For craft brewers, balancing scientific advancements with traditional techniques remains a key focus. In Quebec City’s Limoilou district, Grégory Lavoie of LEFOL Brewery embraces a time-honoured approach, producing small-batch Belgian-style beers that are fermented and aged for six months to three years in barrels previously used for wine and bourbon. While he recognizes the value of new developments in yeast science, he remains firmly rooted in traditional brewing methods.
“I’d be happy to experiment with new yeast strains that simplify the process or bring unique aromatic profiles,” Lavoie said. “That said, if no new advancements or yeast strains ever emerged again, I wouldn’t be disappointed. I could still create new flavours using my small collection of 20 yeast strains simply by adjusting temperature, oxygenation and inoculation parameters.”

Escarpment Labs’ yeast innovations help brewers create beers that stand out.
“Enhanced biotransformation allows for more intense hop aromas with fewer hops, improving cost-efficiency and sustainability. Custom strains like Elysium, TERPS, Superfog and Pomona empower brewers to achieve distinctive, stable flavour profiles,” Preiss said.
As Canadian producers seek to distinguish themselves, many are turning to wild fermentation techniques and indigenous yeast strains to create truly regional flavours. By embracing local biodiversity, they craft beverages that reflect their unique terroir. This focus enhances quality and uniqueness, and promotes sustainability by reducing reliance on imported strains. On Vancouver Island, winemaker Brent Rowland of Averill Creek Vineyard follows a low-intervention philosophy, relying exclusively on native yeast to ferment his wines.
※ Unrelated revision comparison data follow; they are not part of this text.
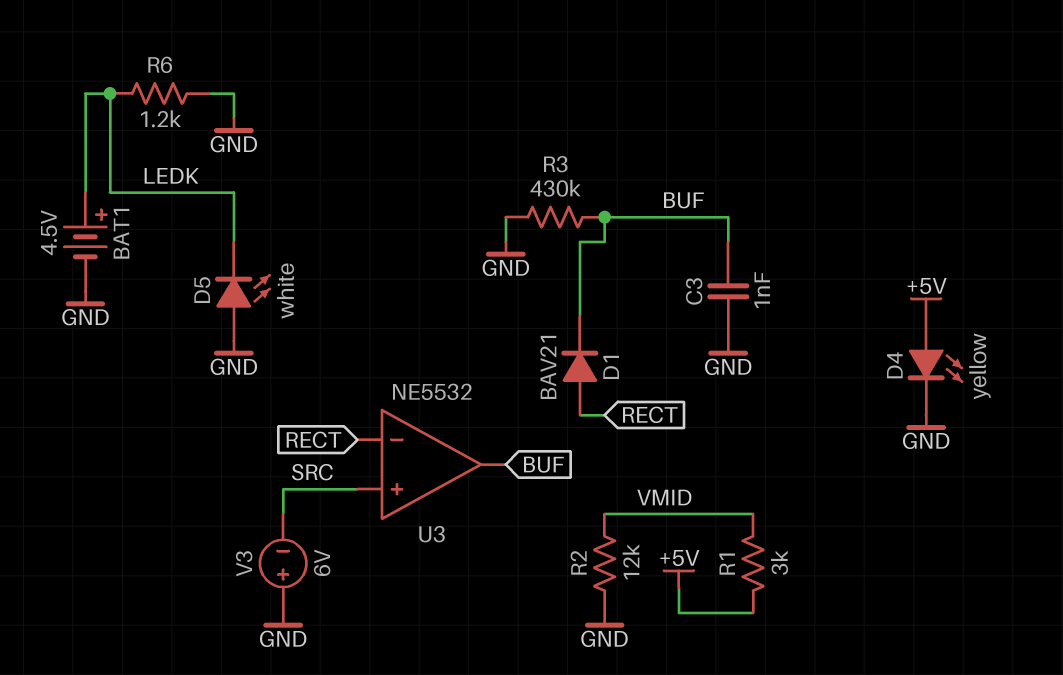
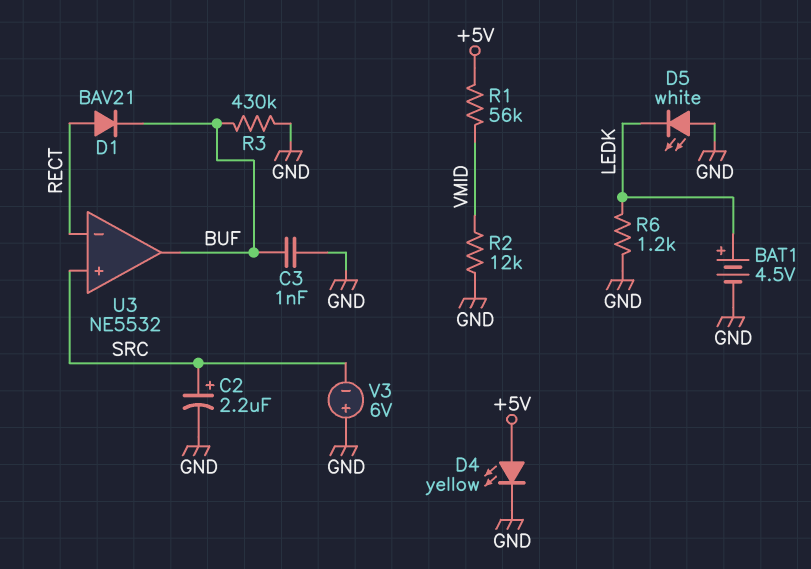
C2: none -> 2.2uF (plus SRC, minus GND)
R1: 3k (+5V, VMID) -> 56k (+5V, VMID)

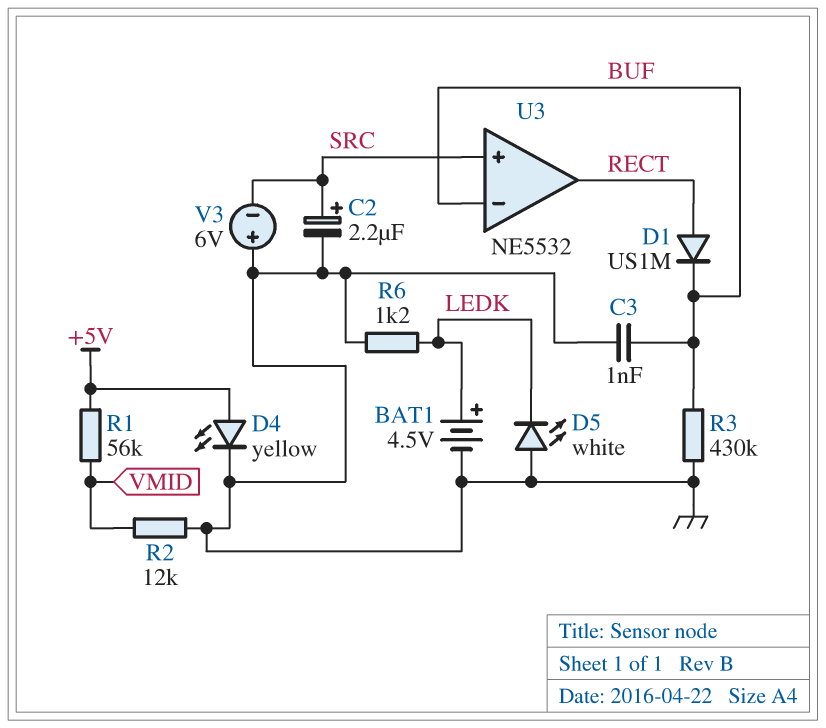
D1: diode BAV21 (A RECT, K BUF) -> diode US1M (A RECT, K BUF)
U3 pin in-: RECT -> BUF
U3 pin out: BUF -> RECT

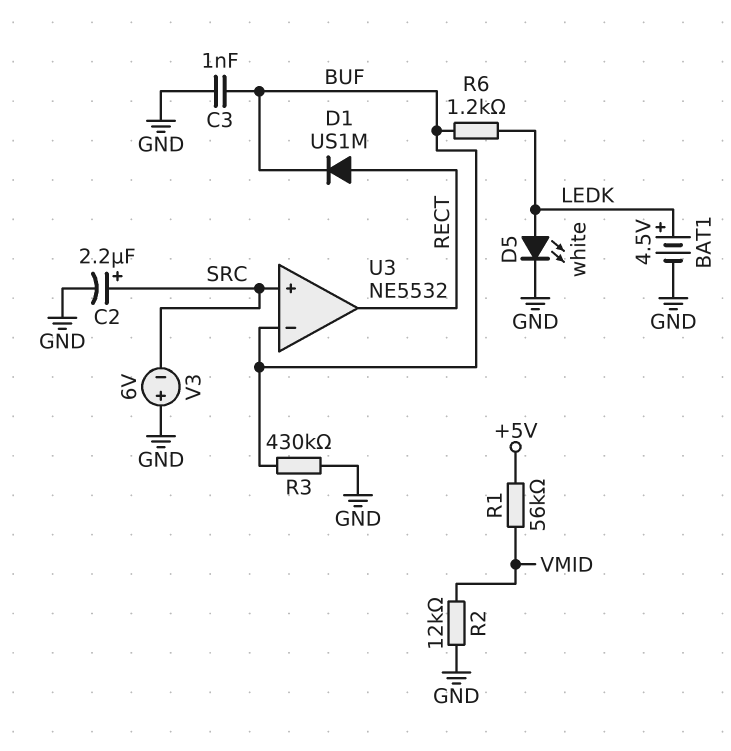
D4: LED yellow (A +5V, K GND) -> none
D5: LED white (A GND, K LEDK) -> LED white (A LEDK, K GND)
R6: 1.2k (GND, LEDK) -> 1.2k (BUF, LEDK)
“I don’t add nutrients, enzymes or yeast – it’s just letting the grapes ferment naturally,” he said. Having worked 25 harvests around the world before settling in British Columbia, Rowland has found that wild fermentations, while slower and sometimes unpredictable, yield more expressive and complex results. With spontaneous fermentation, where wort is exposed to ambient air to be inoculated with wild yeasts and bacteria, the balance between tradition and scientific rigour is particularly crucial.

“Many of the yeast strains we use come from the LABO in La Pocatiere [Que.]. For our spontaneous fermentation program, we’ve received valuable advice from Gerald Bourdaudhui, formerly the scientific director at LABO and now senior innovation advisor at ERAC,” said Lavoie. This rigorous approach ensures that brewers maintain control over their fermentation parameters while still embracing the complexity of traditional techniques.
Looking ahead, Escarpment Labs is particularly excited about advancements in yeast-driven aroma production, low and non-alcoholic fermentation strategies and sustainable fermentation processes. By developing yeast strains that reduce dry hopping needs or minimize temperature control requirements, they are paving the way for more efficient and eco-friendly brewing methods.
“We believe these trends will drive a future where brewers can create beers with greater efficiency and sustainability,” said Preiss. Ongoing exploration of yeast biotransformation pathways and genetic hybrids is expected to unlock new flavour categories and beer styles.
As they continue to experiment with custom yeast strains, wild fermentation and real-time monitoring, Canadian producers are proving that the art of fermentation is far from static. Instead, it is an ever-evolving process – one that blends history, science and craftsmanship to create beverages that are as complex and intriguing as the landscapes they come from.